[To do] Where the records below have a line with "mode", that line is to be copied.

(Input material begins)

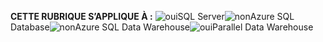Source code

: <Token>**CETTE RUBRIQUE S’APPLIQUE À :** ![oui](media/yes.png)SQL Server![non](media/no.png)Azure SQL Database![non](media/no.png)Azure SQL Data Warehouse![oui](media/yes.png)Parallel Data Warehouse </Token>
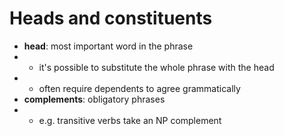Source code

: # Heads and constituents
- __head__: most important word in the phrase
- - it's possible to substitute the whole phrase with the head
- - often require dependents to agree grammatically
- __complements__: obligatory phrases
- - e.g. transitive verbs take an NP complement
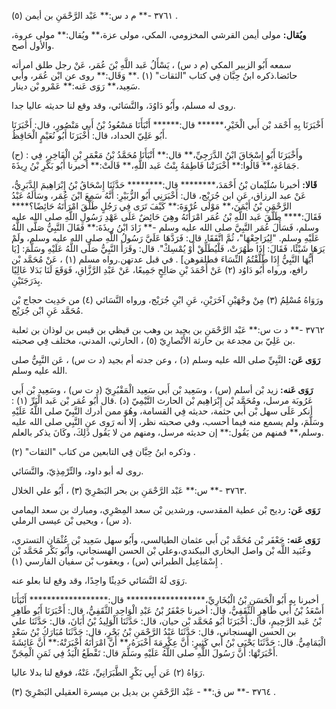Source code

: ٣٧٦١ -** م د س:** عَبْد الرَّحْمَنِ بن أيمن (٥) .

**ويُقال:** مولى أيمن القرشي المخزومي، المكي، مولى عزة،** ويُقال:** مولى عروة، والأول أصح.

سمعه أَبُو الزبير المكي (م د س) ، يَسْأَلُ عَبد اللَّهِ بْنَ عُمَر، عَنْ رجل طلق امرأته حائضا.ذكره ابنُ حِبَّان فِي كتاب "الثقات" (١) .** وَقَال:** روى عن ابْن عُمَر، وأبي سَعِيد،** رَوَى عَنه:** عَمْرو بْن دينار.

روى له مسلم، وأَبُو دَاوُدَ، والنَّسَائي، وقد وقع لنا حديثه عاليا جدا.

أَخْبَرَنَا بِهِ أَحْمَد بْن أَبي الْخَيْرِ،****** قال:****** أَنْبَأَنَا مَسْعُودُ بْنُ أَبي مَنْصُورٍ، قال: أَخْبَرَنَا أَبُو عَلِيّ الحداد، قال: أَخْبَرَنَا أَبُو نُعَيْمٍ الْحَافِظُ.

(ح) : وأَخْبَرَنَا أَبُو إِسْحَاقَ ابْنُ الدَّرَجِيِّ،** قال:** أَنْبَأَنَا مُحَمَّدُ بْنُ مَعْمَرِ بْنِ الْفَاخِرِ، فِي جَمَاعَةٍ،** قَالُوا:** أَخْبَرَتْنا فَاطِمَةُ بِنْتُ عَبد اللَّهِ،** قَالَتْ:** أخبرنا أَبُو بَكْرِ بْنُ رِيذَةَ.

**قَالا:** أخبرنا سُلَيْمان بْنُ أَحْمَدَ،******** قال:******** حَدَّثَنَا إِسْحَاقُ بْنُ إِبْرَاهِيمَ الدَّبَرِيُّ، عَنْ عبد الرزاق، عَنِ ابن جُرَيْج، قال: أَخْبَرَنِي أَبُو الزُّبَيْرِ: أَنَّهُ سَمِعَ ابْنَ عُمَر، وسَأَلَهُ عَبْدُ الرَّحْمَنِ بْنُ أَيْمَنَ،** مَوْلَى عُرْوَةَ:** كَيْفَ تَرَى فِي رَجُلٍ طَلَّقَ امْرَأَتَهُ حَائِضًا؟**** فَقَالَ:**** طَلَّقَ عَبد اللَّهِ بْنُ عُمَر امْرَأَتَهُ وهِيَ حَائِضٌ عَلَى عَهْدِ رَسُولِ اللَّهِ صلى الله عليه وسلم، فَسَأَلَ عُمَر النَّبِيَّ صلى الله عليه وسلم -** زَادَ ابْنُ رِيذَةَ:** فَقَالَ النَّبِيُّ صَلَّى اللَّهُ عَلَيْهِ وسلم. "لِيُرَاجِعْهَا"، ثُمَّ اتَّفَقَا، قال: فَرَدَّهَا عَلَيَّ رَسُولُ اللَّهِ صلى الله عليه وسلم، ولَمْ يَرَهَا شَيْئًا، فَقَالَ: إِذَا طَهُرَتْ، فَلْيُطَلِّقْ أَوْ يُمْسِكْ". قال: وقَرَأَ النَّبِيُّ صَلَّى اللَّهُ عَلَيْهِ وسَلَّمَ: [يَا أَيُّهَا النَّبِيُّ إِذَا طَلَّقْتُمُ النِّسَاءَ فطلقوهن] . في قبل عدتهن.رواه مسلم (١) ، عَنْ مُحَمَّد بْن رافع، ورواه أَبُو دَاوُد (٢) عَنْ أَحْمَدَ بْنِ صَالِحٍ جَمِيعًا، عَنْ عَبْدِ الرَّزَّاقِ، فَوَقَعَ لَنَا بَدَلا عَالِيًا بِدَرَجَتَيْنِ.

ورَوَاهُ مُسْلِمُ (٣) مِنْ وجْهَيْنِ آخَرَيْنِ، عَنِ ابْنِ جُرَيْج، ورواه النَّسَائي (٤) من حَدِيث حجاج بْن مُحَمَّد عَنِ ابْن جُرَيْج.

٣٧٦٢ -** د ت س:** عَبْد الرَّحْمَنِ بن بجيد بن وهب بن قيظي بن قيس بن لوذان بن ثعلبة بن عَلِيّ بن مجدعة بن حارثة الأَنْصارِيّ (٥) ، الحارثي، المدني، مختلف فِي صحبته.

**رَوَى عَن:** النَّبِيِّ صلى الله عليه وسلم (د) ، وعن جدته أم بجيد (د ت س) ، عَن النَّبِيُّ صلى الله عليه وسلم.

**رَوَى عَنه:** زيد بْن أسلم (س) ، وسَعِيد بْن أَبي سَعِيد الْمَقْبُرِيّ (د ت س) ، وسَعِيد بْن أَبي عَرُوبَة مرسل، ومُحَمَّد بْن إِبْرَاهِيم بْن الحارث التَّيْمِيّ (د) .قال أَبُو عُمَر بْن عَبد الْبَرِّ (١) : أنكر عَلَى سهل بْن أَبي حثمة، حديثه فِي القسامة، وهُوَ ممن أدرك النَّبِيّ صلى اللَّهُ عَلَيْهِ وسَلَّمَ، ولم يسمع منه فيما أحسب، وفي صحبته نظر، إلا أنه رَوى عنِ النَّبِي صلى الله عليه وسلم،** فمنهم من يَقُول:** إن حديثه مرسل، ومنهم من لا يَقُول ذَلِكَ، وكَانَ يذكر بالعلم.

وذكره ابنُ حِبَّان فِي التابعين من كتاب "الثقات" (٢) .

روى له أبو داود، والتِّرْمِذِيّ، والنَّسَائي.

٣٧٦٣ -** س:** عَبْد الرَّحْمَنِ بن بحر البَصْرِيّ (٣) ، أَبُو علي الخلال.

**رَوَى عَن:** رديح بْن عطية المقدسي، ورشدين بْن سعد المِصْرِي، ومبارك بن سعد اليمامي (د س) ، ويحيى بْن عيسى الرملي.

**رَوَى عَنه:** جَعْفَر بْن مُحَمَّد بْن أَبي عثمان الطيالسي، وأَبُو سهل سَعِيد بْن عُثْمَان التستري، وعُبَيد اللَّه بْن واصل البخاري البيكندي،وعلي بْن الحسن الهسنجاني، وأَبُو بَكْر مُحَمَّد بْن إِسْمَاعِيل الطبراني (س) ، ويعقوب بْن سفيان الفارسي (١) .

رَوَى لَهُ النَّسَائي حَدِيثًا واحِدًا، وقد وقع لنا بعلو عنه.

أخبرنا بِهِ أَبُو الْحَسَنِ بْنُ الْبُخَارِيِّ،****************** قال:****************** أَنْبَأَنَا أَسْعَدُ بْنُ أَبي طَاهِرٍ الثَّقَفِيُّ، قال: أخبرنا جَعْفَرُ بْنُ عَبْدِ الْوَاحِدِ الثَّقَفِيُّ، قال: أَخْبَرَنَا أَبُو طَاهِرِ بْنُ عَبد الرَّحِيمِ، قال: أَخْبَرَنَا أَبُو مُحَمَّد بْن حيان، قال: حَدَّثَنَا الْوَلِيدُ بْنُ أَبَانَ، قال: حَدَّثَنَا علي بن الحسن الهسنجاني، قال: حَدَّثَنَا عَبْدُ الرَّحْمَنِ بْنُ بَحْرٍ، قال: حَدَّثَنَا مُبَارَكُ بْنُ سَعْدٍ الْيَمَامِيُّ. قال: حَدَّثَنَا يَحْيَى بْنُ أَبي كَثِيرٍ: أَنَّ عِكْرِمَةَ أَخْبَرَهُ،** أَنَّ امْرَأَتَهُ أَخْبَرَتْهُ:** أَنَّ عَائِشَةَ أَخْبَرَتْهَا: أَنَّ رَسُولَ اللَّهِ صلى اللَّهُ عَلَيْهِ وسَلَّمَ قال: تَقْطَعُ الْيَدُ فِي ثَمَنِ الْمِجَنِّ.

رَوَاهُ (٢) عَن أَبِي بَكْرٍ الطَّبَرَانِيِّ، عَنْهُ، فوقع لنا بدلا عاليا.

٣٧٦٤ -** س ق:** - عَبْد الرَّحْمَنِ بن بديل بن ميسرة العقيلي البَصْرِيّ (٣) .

(Input material ends)
(Input material begins)

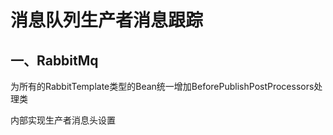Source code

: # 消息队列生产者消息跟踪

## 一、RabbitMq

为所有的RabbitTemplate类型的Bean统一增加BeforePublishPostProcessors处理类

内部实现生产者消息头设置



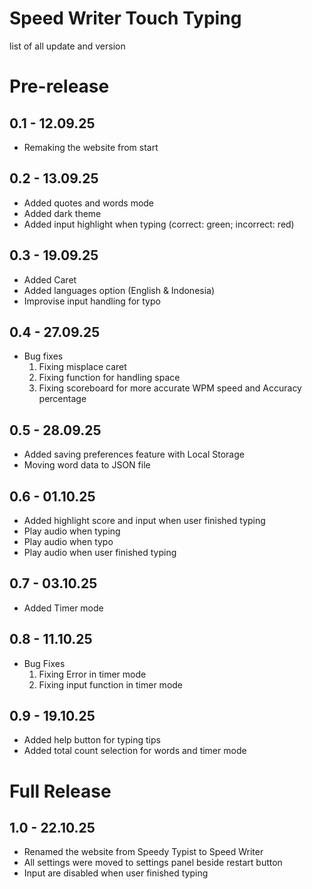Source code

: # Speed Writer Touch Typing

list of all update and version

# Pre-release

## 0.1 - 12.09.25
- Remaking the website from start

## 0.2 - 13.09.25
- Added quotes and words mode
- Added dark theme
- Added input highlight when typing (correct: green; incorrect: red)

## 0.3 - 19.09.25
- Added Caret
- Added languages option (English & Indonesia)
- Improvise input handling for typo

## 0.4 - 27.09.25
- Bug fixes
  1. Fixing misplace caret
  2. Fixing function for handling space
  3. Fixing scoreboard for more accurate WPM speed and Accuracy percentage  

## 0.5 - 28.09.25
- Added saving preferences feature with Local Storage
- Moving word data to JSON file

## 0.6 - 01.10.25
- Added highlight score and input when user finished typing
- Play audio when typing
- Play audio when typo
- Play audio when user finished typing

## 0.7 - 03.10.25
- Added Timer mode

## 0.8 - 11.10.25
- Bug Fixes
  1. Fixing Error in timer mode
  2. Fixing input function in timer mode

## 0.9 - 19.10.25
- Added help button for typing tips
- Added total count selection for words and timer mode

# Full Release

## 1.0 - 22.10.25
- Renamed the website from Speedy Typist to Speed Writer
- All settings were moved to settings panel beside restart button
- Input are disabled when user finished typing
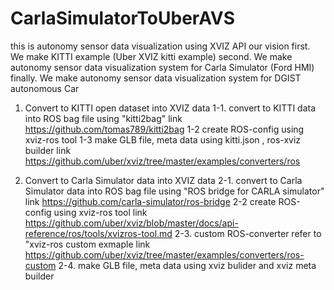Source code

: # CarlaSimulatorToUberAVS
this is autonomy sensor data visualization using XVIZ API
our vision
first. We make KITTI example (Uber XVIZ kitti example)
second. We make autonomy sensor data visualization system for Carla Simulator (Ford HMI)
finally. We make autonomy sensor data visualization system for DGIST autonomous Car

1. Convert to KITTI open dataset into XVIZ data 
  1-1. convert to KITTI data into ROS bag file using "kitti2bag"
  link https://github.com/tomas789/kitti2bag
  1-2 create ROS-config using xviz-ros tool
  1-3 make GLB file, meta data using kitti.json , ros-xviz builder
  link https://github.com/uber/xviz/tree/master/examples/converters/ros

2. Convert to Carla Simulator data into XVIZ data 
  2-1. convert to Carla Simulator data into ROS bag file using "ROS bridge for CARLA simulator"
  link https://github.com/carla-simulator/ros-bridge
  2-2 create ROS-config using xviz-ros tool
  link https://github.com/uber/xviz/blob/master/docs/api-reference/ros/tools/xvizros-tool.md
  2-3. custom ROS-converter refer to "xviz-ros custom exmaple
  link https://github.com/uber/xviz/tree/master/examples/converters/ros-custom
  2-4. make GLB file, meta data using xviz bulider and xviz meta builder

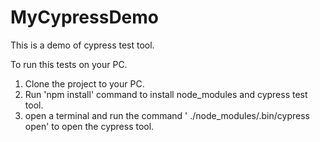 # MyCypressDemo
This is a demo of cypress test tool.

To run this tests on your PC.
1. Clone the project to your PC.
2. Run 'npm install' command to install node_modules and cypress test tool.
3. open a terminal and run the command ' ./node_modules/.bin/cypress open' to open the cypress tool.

(Input material ends)

[Your solution]
- Added quotes and words mode
- Added Timer mode
  1. Fixing Error in timer mode
  2. Fixing input function in timer mode
- Added total count selection for words and timer mode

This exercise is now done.